Page-level text extractions
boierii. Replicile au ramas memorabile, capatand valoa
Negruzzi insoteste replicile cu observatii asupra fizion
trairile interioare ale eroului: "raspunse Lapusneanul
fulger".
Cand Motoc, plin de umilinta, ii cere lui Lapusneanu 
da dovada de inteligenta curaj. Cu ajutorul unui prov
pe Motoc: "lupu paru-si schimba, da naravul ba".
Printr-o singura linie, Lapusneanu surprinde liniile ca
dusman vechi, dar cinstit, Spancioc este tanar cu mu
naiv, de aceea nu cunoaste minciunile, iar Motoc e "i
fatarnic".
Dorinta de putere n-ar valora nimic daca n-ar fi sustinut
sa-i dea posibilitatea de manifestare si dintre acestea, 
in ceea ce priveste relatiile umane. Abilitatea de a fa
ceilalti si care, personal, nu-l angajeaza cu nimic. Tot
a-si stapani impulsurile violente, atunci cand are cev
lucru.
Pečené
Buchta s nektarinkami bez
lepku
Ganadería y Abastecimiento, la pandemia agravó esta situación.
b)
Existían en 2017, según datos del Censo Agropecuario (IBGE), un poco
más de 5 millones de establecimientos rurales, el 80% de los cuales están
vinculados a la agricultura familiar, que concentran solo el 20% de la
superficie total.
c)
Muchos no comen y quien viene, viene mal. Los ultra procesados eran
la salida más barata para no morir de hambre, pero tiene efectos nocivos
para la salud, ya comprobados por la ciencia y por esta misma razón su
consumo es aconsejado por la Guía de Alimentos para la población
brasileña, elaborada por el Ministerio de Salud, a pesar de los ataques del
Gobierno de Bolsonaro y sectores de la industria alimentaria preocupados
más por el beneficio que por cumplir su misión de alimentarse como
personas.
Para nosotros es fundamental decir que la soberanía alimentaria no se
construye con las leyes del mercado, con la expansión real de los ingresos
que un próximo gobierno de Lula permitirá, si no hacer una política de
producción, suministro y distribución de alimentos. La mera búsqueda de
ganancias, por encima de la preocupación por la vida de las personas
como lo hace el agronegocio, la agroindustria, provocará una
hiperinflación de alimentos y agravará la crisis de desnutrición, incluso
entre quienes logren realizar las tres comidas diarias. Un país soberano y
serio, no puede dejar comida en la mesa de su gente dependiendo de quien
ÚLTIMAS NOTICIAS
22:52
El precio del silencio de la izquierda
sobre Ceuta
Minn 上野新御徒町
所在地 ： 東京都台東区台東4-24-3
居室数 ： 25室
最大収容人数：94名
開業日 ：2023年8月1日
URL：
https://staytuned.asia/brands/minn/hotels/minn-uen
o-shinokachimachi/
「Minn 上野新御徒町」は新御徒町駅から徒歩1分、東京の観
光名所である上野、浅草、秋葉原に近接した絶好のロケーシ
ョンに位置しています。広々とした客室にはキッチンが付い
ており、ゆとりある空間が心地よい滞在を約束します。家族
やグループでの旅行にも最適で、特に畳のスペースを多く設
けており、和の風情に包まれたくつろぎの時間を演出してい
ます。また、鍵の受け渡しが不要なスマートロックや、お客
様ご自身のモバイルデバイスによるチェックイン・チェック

About this exercise: Rewrite the items from the beginning through the line containing "sa-i dea posibilitatea", swapping every "Motoc" for "Moțoc" and leaving all else untouched.

Task solution:
boierii. Replicile au ramas memorabile, capatand valoa
Negruzzi insoteste replicile cu observatii asupra fizion
trairile interioare ale eroului: "raspunse Lapusneanul
fulger".
Cand Moțoc, plin de umilinta, ii cere lui Lapusneanu 
da dovada de inteligenta curaj. Cu ajutorul unui prov
pe Moțoc: "lupu paru-si schimba, da naravul ba".
Printr-o singura linie, Lapusneanu surprinde liniile ca
dusman vechi, dar cinstit, Spancioc este tanar cu mu
naiv, de aceea nu cunoaste minciunile, iar Moțoc e "i
fatarnic".
Dorinta de putere n-ar valora nimic daca n-ar fi sustinut
sa-i dea posibilitatea de manifestare si dintre acestea, 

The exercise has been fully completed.